Il faudra réfléchir ainsi jusqu'à ce qu'on ressente dans sa chair et dans ses os, la vérité de ces paroles. Priant les omniscients Lama et trois joyaux pour que la pratique du saint Dharma vous engage sur la voie de la libération, vous développerez une immense force de foi et de ferveur. Il faut méditer ainsi jusqu'à ce que des pleurs coulent de vos yeux, jusqu'à ce que votre voix tremble d'émotion et jusqu'à ce que vous ayez la chair de poule ou toute autre expérience. Si une telle chose survient, il convient de ne pas la laisser s'en aller; il faut, au contraire, l'associer à la méditation de son objet et un authentique et inébranlable désir de se libérer du Samsara, naîtra en vous.
Finalement, tout en dédiant les vertus acquises, il faut cultiver lucidité et vigilance dans tous ses actes et ne jamais faillir à considérer la roue comme une prison et la libération comme une noble demeure. On s'efforcera toujours aux moyens de tranformer toute étude, toute réflexion et toute méditation en antidote à la souffrance. Le vénéré rJe bTsun Rinpoche a dit, concernant les bienfaits d'une telle réflexion:
"Quelque soit le lieu où renaisse un être, s'il le considère toujours comme un lieu imparfait et malheureux, toutes ses actions alors iront dans la voie du Dharma."
 
 

II- LES INSTRUCTIONS SUR LA DIFFICULTE D'OBTENIR UN CORPS MUNI DE TOUTES LES CONDITIONS FAVORABLES
Cette réflexion permet de produire l'effort nécessaire
Dans le Traité, c'est par les mots "Avec les pulsions négatives..." que ce sujet est évoqué. On comprend en effet que le fruit des actes commis sous l'empire de la toute puissance des pulsions négatives ne peut être autre qu'une renaissance dans les mauvais états et qu'on ne saurait en aucun cas obtenir de cette façon une renaissance dans les états supérieurs. Connaissant la nature de souffrance de la roue, il faut pratiquer le saint Dharma comme moyen de s'en libérer. Mais pour le pratiquer, il est indispensable de posséder une incarnation humaine munie de toutes les conditions favorables à la pratique et exempte de défaut. Une telle incarnation ne s'obtient pas souvent.

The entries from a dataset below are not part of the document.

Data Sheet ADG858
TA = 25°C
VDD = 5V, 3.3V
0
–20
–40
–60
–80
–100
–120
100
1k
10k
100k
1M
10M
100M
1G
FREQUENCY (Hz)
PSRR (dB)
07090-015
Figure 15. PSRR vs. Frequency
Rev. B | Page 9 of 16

"Il est difficile de ne pas se trouver dans l'une des huit conditions empêchant (la pratique). Il est difficile de renaître homme. Il est difficile d'obtenir les auspicieuses conditions (de la pratique). La venue d'un Bouddha aussi est difficile et rare." (sDong po bKod pa ou Ganda vyuha)
"Ces conditions favorables sont extrêmement difficiles à obtenir. Si jamais celui qui a eu la chance d'obtenir cette opportunité de réaliser le sens de la vie, la gaspillait, il ne pourrait plus tard obtenir de si précieuses conditions." (sPyod 'Jug)

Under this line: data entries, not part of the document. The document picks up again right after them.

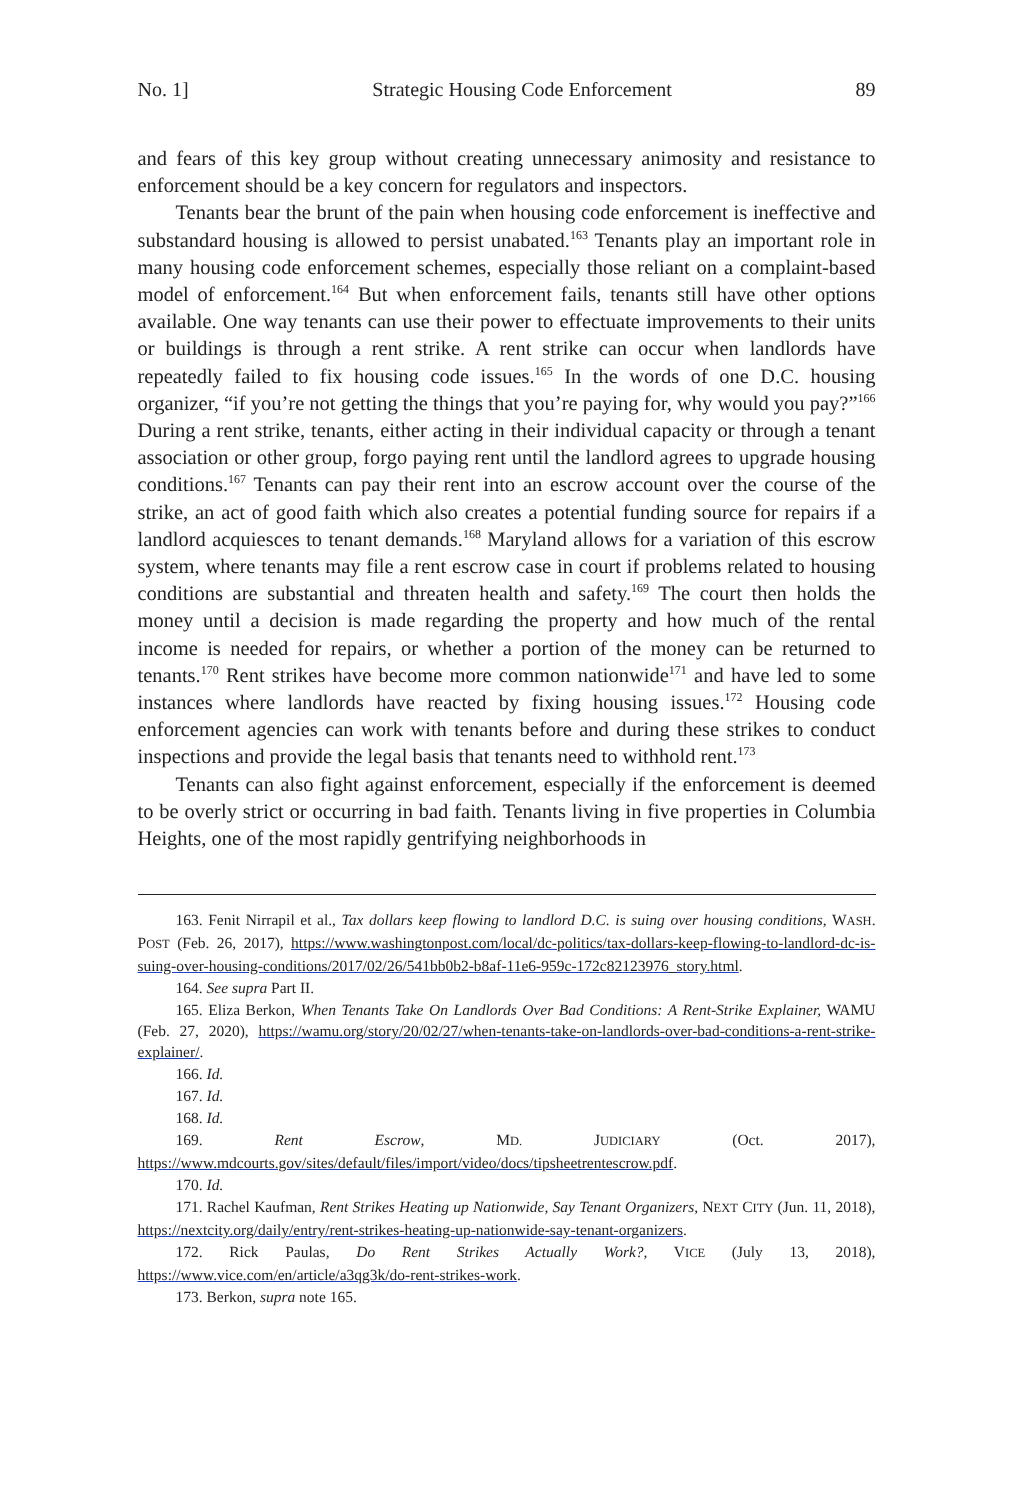No. 1] Strategic Housing Code Enforcement 89
and fears of this key group without creating unnecessary animosity and resistance to enforcement should be a key concern for regulators and inspectors.
Tenants bear the brunt of the pain when housing code enforcement is ineffective and substandard housing is allowed to persist unabated.<sup>163</sup> Tenants play an important role in many housing code enforcement schemes, especially those reliant on a complaint-based model of enforcement.<sup>164</sup> But when enforcement fails, tenants still have other options available. One way tenants can use their power to effectuate improvements to their units or buildings is through a rent strike. A rent strike can occur when landlords have repeatedly failed to fix housing code issues.<sup>165</sup> In the words of one D.C. housing organizer, “if you’re not getting the things that you’re paying for, why would you pay?”<sup>166</sup> During a rent strike, tenants, either acting in their individual capacity or through a tenant association or other group, forgo paying rent until the landlord agrees to upgrade housing conditions.<sup>167</sup> Tenants can pay their rent into an escrow account over the course of the strike, an act of good faith which also creates a potential funding source for repairs if a landlord acquiesces to tenant demands.<sup>168</sup> Maryland allows for a variation of this escrow system, where tenants may file a rent escrow case in court if problems related to housing conditions are substantial and threaten health and safety.<sup>169</sup> The court then holds the money until a decision is made regarding the property and how much of the rental income is needed for repairs, or whether a portion of the money can be returned to tenants.<sup>170</sup> Rent strikes have become more common nationwide<sup>171</sup> and have led to some instances where landlords have reacted by fixing housing issues.<sup>172</sup> Housing code enforcement agencies can work with tenants before and during these strikes to conduct inspections and provide the legal basis that tenants need to withhold rent.<sup>173</sup>
Tenants can also fight against enforcement, especially if the enforcement is deemed to be overly strict or occurring in bad faith. Tenants living in five properties in Columbia Heights, one of the most rapidly gentrifying neighborhoods in
163. Fenit Nirrapil et al., Tax dollars keep flowing to landlord D.C. is suing over housing conditions, WASH. POST (Feb. 26, 2017), https://www.washingtonpost.com/local/dc-politics/tax-dollars-keep-flowing-to-landlord-dc-is-suing-over-housing-conditions/2017/02/26/541bb0b2-b8af-11e6-959c-172c82123976_story.html.
164. See supra Part II.
165. Eliza Berkon, When Tenants Take On Landlords Over Bad Conditions: A Rent-Strike Explainer, WAMU (Feb. 27, 2020), https://wamu.org/story/20/02/27/when-tenants-take-on-landlords-over-bad-conditions-a-rent-strike-explainer/.
166. Id.
167. Id.
168. Id.
169. Rent Escrow, MD. JUDICIARY (Oct. 2017), https://www.mdcourts.gov/sites/default/files/import/video/docs/tipsheetrentescrow.pdf.
170. Id.
171. Rachel Kaufman, Rent Strikes Heating up Nationwide, Say Tenant Organizers, NEXT CITY (Jun. 11, 2018), https://nextcity.org/daily/entry/rent-strikes-heating-up-nationwide-say-tenant-organizers.
172. Rick Paulas, Do Rent Strikes Actually Work?, VICE (July 13, 2018), https://www.vice.com/en/article/a3qg3k/do-rent-strikes-work.
173. Berkon, supra note 165.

Ces instructions se répartissent en trois sections: premièrement, la réflexion sur la difficulté d'obtenir une incarnation humaine munie des conditions favorables, deuxièmement, la réflexion sur les immenses bienfaits que peut procurer une telle incarnation, et, troisièmement, la réflexion que les conditions obtenues ne sont pas éternelles.
 
 
 
 
 
 

A- LA REFLEXION SUR LA DIFFICULTÉ D'OBTENIR UNE INCARNATION HUMAINE FAVORABLE
Elle comporte aussi trois parties, à savoir la réflexion sur la difficulté du point de vue de sa cause, du point de vue de son nombre et du point de vue de son essence propre.

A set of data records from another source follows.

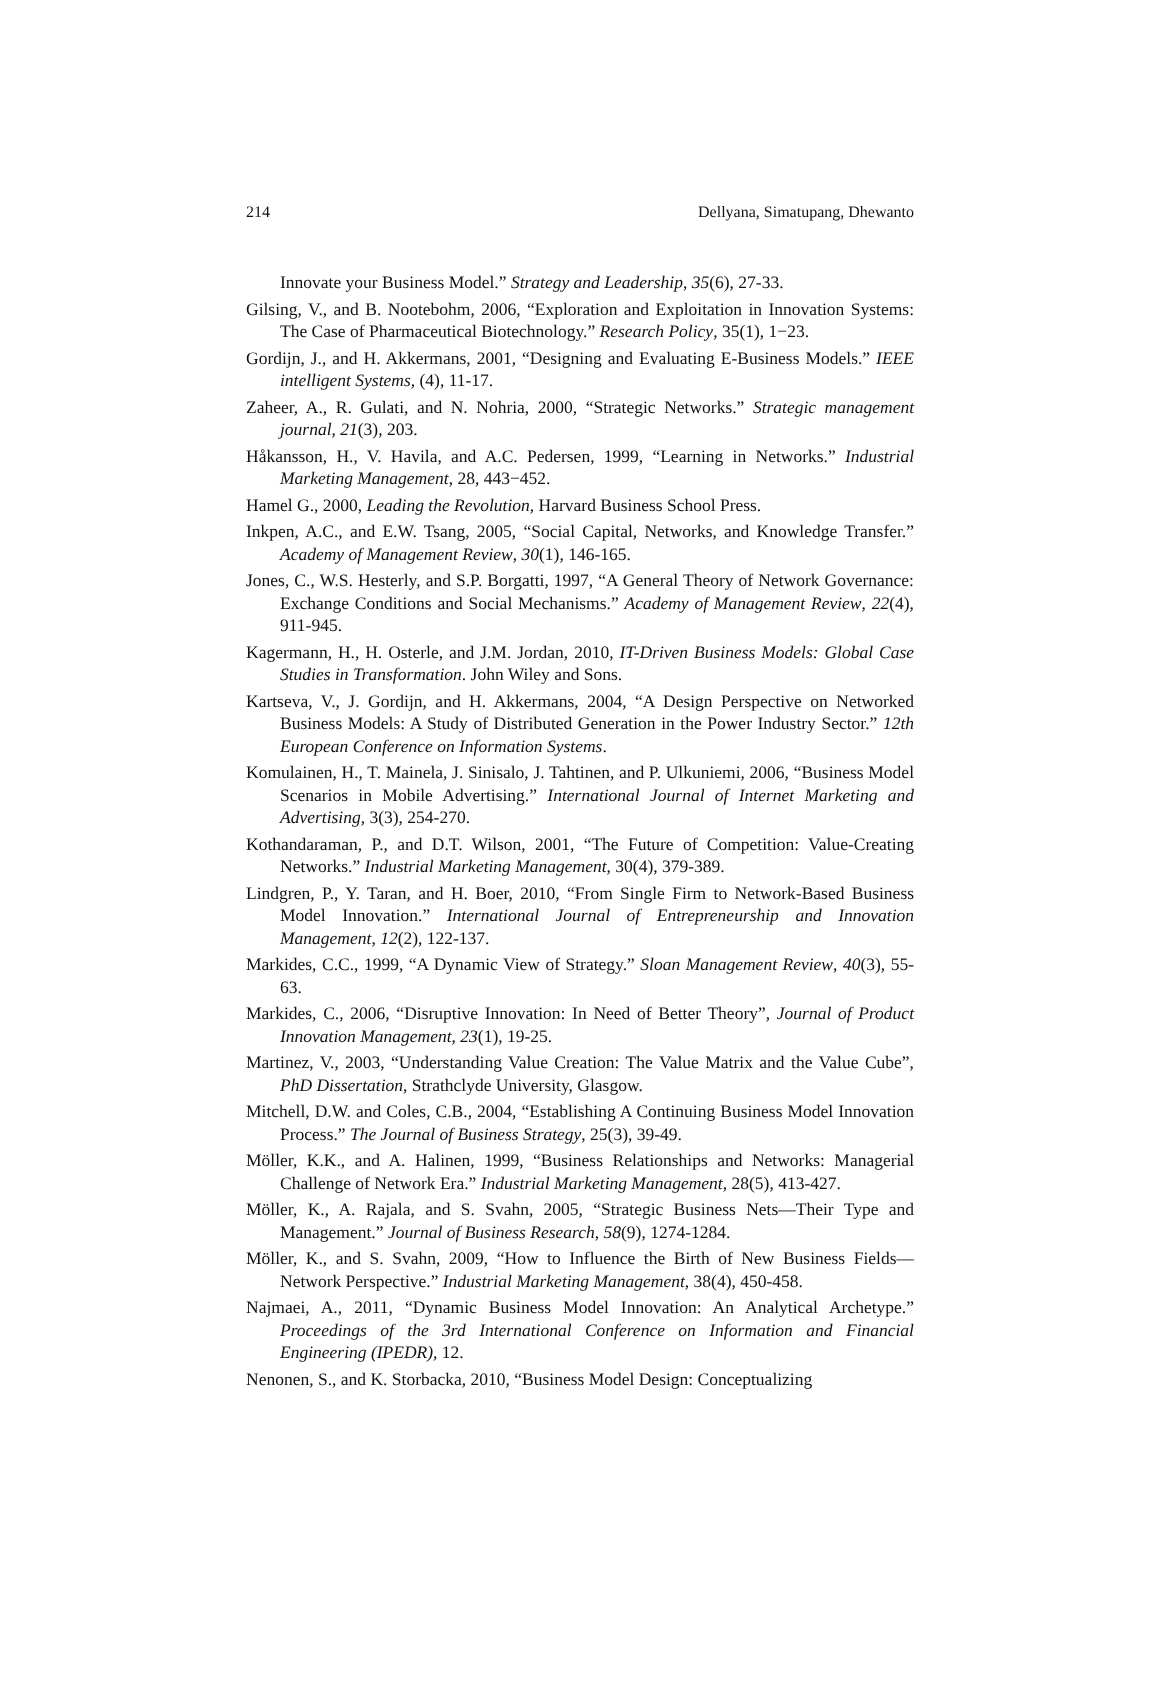214 Dellyana, Simatupang, Dhewanto
Innovate your Business Model.” Strategy and Leadership, 35(6), 27-33.
Gilsing, V., and B. Nootebohm, 2006, “Exploration and Exploitation in Innovation Systems: The Case of Pharmaceutical Biotechnology.” Research Policy, 35(1), 1−23.
Gordijn, J., and H. Akkermans, 2001, “Designing and Evaluating E-Business Models.” IEEE intelligent Systems, (4), 11-17.
Zaheer, A., R. Gulati, and N. Nohria, 2000, “Strategic Networks.” Strategic management journal, 21(3), 203.
Håkansson, H., V. Havila, and A.C. Pedersen, 1999, “Learning in Networks.” Industrial Marketing Management, 28, 443−452.
Hamel G., 2000, Leading the Revolution, Harvard Business School Press.
Inkpen, A.C., and E.W. Tsang, 2005, “Social Capital, Networks, and Knowledge Transfer.” Academy of Management Review, 30(1), 146-165.
Jones, C., W.S. Hesterly, and S.P. Borgatti, 1997, “A General Theory of Network Governance: Exchange Conditions and Social Mechanisms.” Academy of Management Review, 22(4), 911-945.
Kagermann, H., H. Osterle, and J.M. Jordan, 2010, IT-Driven Business Models: Global Case Studies in Transformation. John Wiley and Sons.
Kartseva, V., J. Gordijn, and H. Akkermans, 2004, “A Design Perspective on Networked Business Models: A Study of Distributed Generation in the Power Industry Sector.” 12th European Conference on Information Systems.
Komulainen, H., T. Mainela, J. Sinisalo, J. Tahtinen, and P. Ulkuniemi, 2006, “Business Model Scenarios in Mobile Advertising.” International Journal of Internet Marketing and Advertising, 3(3), 254-270.
Kothandaraman, P., and D.T. Wilson, 2001, “The Future of Competition: Value-Creating Networks.” Industrial Marketing Management, 30(4), 379-389.
Lindgren, P., Y. Taran, and H. Boer, 2010, “From Single Firm to Network-Based Business Model Innovation.” International Journal of Entrepreneurship and Innovation Management, 12(2), 122-137.
Markides, C.C., 1999, “A Dynamic View of Strategy.” Sloan Management Review, 40(3), 55-63.
Markides, C., 2006, “Disruptive Innovation: In Need of Better Theory”, Journal of Product Innovation Management, 23(1), 19-25.
Martinez, V., 2003, “Understanding Value Creation: The Value Matrix and the Value Cube”, PhD Dissertation, Strathclyde University, Glasgow.
Mitchell, D.W. and Coles, C.B., 2004, “Establishing A Continuing Business Model Innovation Process.” The Journal of Business Strategy, 25(3), 39-49.
Möller, K.K., and A. Halinen, 1999, “Business Relationships and Networks: Managerial Challenge of Network Era.” Industrial Marketing Management, 28(5), 413-427.
Möller, K., A. Rajala, and S. Svahn, 2005, “Strategic Business Nets—Their Type and Management.” Journal of Business Research, 58(9), 1274-1284.
Möller, K., and S. Svahn, 2009, “How to Influence the Birth of New Business Fields—Network Perspective.” Industrial Marketing Management, 38(4), 450-458.
Najmaei, A., 2011, “Dynamic Business Model Innovation: An Analytical Archetype.” Proceedings of the 3rd International Conference on Information and Financial Engineering (IPEDR), 12.
Nenonen, S., and K. Storbacka, 2010, “Business Model Design: Conceptualizing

1) Difficulté du point de vue de sa cause
Il est dit dans le sPyod 'Jug:
"Si l'on n'accomplit pas les pures vertus, et que l'on accumule les mauvais actes, le son des états heureux ne pourra être entendu durant des millions d'éons."
C'est l'accomplissement de vertus qui est cause de l'obtention d'une incarnation humaine favorable, support pour la pratique du saint Dharma. Si l'on n'accomplit pas de vertus et qu'on accumule les mauvais actes, comment pourrait-on obtenir les conditions favorables? Il deviendrait alors difficile d'entendre ne serait-ce que le son des états heureux et ce, durant de nombreux éons. Ainsi, comme il est rare de trouver quelqu'un qui réunisse cette cause de vertu, il est également rare d'obtenir son fruit qui est cette précieuse existence aux conditions favorables. Cette cause de vertu nécessaire à l'obtention de ces précieuses conditions, consiste dans le maintien d'une pure discipline éthique. Il ne s'agit en aucun cas de quelques actes isolés, comme quelque pratique du don ou autre, car ceci n'est pas suffisant pour l'obtention d'un état supérieur d'existence.
"Même si maintenant on est riche, grâce à une pratique du don antérieure, si on brise les jambes (le support) que représente la discipline éthique, on tombera dans les mauvais états." ('Jug pa ou Madhyamakavatara)
Comme le maintien d'une pure discipline éthique est quelque chose de rare, l'obtention d'un état heureux d'existence est aussi très rare.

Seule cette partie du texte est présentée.